TASK DIRECTIONS: Return the lines below that contain the word "linejoin".

INPUT DATA:

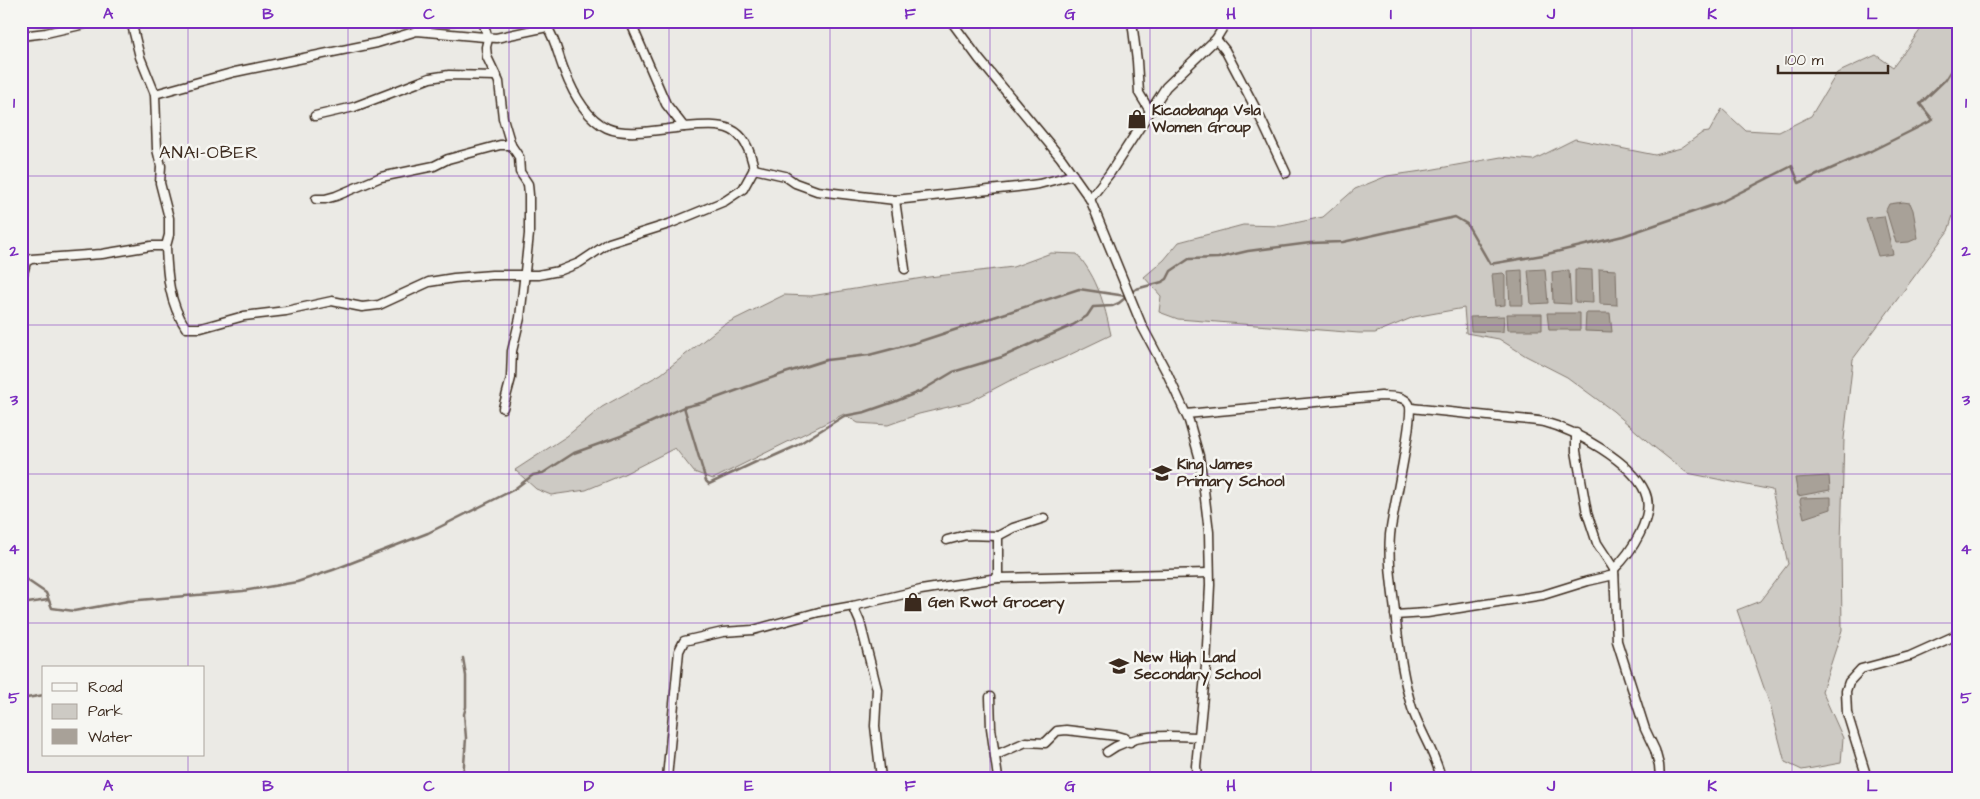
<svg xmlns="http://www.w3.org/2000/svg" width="1980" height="799" font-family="'Architects Daughter',sans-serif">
<rect width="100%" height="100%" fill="#ebeae5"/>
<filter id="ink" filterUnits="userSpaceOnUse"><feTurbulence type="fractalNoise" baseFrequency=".02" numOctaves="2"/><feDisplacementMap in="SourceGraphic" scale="10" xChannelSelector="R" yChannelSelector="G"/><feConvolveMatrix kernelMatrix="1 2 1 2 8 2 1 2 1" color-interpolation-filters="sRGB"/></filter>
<g filter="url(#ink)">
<g fill="#cdcac4" stroke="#847a71">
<polygon points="1927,21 1959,21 1959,197 1948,231 1853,359 1844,439 1841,542 1842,630 1822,691 1843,738 1841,763 1802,770 1785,762 1770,705 1737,610 1760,601 1788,564 1772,490 1687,473 1654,447 1613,411 1567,377 1526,356 1499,339 1466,333 1464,308 1414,317 1375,333 1359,333 1178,319 1159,312 1161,296 1144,277 1164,260 1179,242 1243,225 1281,226 1323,217 1355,189 1387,176 1429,170 1501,157 1533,160 1575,139 1655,155 1681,148 1702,133 1709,132 1722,109 1745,130 1779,132 1811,116 1837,73 1876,55 1893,67"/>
<path d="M 1051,253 L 1077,254 C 1098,279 1104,303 1111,335 L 1063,358 L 1009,381 L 969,402 L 919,414 L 888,425 L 858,423 L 844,414 L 713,479 L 694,472 L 675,448 L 622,475 L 586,490 L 551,495 L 536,489 L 515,470 L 567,436 L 602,407 L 661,374 L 723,325 L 784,295 L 811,296 L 929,277 L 1013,267 Z"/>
</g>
<g fill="#a8a198" stroke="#7c7167">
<polygon points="1903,202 1910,203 1913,210 1918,238 1909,242 1896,243 1886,210 1889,204"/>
<polygon points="1884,216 1893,254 1878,256 1866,218"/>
<polygon points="1545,269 1548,303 1531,304 1528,270"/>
<polygon points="1575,269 1592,270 1593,303 1575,302"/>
<polygon points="1599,269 1616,270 1617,305 1600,304"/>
<polygon points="1522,270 1523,305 1510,305 1508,271"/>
<polygon points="1569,270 1571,304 1553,303 1552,272"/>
<polygon points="1503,273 1505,275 1505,305 1495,306 1492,274"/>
<polygon points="1547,313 1580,313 1580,330 1549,330"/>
<polygon points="1586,313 1610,313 1612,332 1585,331"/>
<polygon points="1507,314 1542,314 1542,330 1508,330"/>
<polygon points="1504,316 1503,332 1471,331 1470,317"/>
<polygon points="1829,476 1830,490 1798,496 1795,478"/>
<polygon points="1831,497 1831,509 1804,518 1800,501 1801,498"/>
</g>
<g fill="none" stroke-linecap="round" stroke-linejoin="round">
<g stroke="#7c7167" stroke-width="2.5">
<polyline points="684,407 705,402 785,373 826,360 869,355 915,343 1079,289 1126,296"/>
<polyline points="21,576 46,593 52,608 74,611 128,601 243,591 297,582 333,570 428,533 513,490 533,475 543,473 574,453 621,436 684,407 706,481 709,484 760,460 765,460 794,447 844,416 865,412 894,402 921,391 953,372 1002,357 1073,325 1087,316 1093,307 1112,306 1119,303 1136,289 1162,282 1167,279 1171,271 1189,259 1218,258 1248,251 1310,243 1343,242 1455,217 1467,224 1490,264 1543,255 1623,236 1719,203 1792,166 1799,183 1871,151 1933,120 1920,104 1945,80 1959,58"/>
<polyline points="21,604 48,600"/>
<polyline points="463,658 466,676 466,707 464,714 466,738 463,778"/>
<polyline points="21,699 44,695"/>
</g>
<defs>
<g id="street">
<polyline points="131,21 140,57 155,94"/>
<polyline points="483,21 488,39 486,47 487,57 499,82 503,118 511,145 519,157 520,172 528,184 529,195 529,234 520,318 512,351 511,378 503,408"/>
<path d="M 630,21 L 666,104 L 684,127 C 725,124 745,123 754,169"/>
<polyline points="951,21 979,59 1061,158 1090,199 1142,326 1167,373 1189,421 1199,456 1203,482 1209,532 1210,585 1206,666 1196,766 1197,778"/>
<polyline points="1132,21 1137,61 1139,93 1150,111"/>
<path d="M 547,27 C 556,40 558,56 564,70 C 572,91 586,118 607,128 C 627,137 663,129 684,127"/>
<polyline points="21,36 46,33 98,21"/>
<polyline points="1216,39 1225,50 1258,113 1286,173"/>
<polyline points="315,116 354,107 430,78 449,75 497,76"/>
<polyline points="316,199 325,199 336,196 381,177 434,166 448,159 500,145 511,145"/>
<polyline points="1090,199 1110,173 1166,87 1216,39 1227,21"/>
<polyline points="895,200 905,269"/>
<polyline points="166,246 169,235 169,218 160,183 161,166 157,149 155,94 235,72 377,43 417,31 496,38 547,27 555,21"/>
<path d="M 21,281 L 26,262 L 31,259 L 102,254 L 151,246 L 166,246 C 167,275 169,303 186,328 L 201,328 L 244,316 L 286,311 L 332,301 L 362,307 L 379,305 L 429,282 L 454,278 L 492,275 L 538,275 L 559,271 L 579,263 L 609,243 L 669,224 L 725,201 L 743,189 L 754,169 L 785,176 L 795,183 L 817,191 L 895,200 L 1017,187 L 1039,184 L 1073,175"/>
<path d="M 1411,408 C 1440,411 1469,414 1498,417 C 1513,419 1529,419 1544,422 C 1575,430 1632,462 1645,492 C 1656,516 1630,554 1614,569"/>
<path d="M 1186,414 L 1381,396 C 1390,397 1404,395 1409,404 C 1415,414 1392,514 1390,535 C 1388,560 1392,586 1395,611 C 1398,643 1402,676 1412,708 C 1420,732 1435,752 1441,778"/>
<polyline points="1576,433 1576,451 1587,513 1597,543 1614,569 1617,641 1645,729 1655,750 1659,765 1660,778"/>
<polyline points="947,540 966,535 998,536"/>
<polyline points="1958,557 1959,557"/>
<polyline points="998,578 998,536 1013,528 1044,518"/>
<polyline points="853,606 860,622 877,689 875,726 881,778"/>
<polyline points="1395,615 1427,613 1543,595 1588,581 1614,575"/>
<polyline points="990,697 991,728 998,778"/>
<path d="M 1107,752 C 1133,733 1167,735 1198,737"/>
<polyline points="996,755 1026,742 1045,743 1057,731 1066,730 1118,736 1125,738 1130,742"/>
<polyline points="667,778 679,651 684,641 723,632 753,630 819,612 853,606 921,590 998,578 1209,573"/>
<polyline points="1867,778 1847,713 1846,691 1849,682 1861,669 1910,656 1959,634"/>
</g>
</defs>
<use href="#street" stroke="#3b2a1e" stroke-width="11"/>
<use href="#street" stroke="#f6f6f2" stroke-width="8"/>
</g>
</g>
<path fill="none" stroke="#7b2cbf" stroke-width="1" stroke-opacity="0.55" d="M 188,21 L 188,668M 348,21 L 348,778M 509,21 L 509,778M 669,21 L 669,778M 830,21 L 830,778M 990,21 L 990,778M 1150,21 L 1150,778M 1311,21 L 1311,778M 1471,21 L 1471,778M 1632,21 L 1632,778M 1792,21 L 1792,778M 21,176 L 1959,176M 21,325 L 1959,325M 21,474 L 1959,474M 21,623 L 1959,623M 188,755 L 188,778"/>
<defs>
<symbol id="shop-bare" viewBox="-9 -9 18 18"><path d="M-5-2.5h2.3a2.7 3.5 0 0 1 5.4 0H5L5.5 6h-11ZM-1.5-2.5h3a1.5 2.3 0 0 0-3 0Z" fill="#3b2a1e" stroke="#f6f6f2" stroke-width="2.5" paint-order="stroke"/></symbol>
<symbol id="school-bare" viewBox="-9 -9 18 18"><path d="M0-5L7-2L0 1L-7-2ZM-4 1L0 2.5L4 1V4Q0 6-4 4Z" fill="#3b2a1e" stroke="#f6f6f2" stroke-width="2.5" paint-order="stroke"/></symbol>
</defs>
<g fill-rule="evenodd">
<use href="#shop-bare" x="1123" y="105" width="28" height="28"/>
<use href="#school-bare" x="1148" y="459" width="28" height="28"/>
<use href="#shop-bare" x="899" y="588" width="28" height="28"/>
<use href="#school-bare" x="1105" y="652" width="28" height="28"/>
</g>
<g text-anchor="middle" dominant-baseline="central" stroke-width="5" stroke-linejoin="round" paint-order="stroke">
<g font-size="15" font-weight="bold" fill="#3b2a1e" stroke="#f6f6f2" text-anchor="start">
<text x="1152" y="110">Kicaobanga Vsla<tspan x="1152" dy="17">Women Group</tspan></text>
<text x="1177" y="464">King James<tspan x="1177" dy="17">Primary School</tspan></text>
<text x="928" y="602">Gen Rwot Grocery</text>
<text x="1134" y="657">New High Land<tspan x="1134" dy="17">Secondary School</tspan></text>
</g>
<g font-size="18" letter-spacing="1" fill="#3b2a1e" stroke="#f6f6f2">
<text x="209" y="152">ANAI-OBER</text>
</g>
</g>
<rect width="1980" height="799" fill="none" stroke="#f6f6f2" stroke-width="55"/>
<rect x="42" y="666" width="162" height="90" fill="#f6f6f2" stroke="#aba49d"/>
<rect x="52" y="683" width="25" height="8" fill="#f6f6f2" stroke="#aba49d"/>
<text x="88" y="692" font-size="15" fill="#3b2a1e">Road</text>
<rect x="52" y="704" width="25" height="15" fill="#cdcac4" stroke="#aba49d"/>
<text x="88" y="716" font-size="15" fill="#3b2a1e">Park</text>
<rect x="52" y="729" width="25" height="15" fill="#a8a198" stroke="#aba49d"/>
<text x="88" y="742" font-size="15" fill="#3b2a1e">Water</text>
<path d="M1778 65v8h110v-8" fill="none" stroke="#3b2a1e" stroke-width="2.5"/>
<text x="1785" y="65" font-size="15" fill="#3b2a1e" stroke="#f6f6f2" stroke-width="4" paint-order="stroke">100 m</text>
<rect x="28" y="28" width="1924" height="744" fill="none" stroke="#7b2cbf" stroke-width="2"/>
<g font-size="16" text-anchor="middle" font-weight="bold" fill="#7b2cbf">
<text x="108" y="19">A</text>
<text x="268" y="19">B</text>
<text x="429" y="19">C</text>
<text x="589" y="19">D</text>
<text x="749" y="19">E</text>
<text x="910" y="19">F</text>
<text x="1070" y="19">G</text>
<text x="1231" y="19">H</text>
<text x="1391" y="19">I</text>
<text x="1551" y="19">J</text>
<text x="1712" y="19">K</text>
<text x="1872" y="19">L</text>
<text x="14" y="108">1</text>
<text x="1966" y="108">1</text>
<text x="14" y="256">2</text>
<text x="1966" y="256">2</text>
<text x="14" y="405">3</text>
<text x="1966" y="405">3</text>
<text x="14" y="554">4</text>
<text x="1966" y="554">4</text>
<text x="14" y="703">5</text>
<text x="1966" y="703">5</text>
<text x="108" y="791">A</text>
<text x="268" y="791">B</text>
<text x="429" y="791">C</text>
<text x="589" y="791">D</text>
<text x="749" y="791">E</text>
<text x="910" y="791">F</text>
<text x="1070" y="791">G</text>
<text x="1231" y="791">H</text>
<text x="1391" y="791">I</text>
<text x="1551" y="791">J</text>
<text x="1712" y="791">K</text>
<text x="1872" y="791">L</text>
</g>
</svg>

TASK SOLUTION:
<g fill="none" stroke-linecap="round" stroke-linejoin="round">
<g text-anchor="middle" dominant-baseline="central" stroke-width="5" stroke-linejoin="round" paint-order="stroke">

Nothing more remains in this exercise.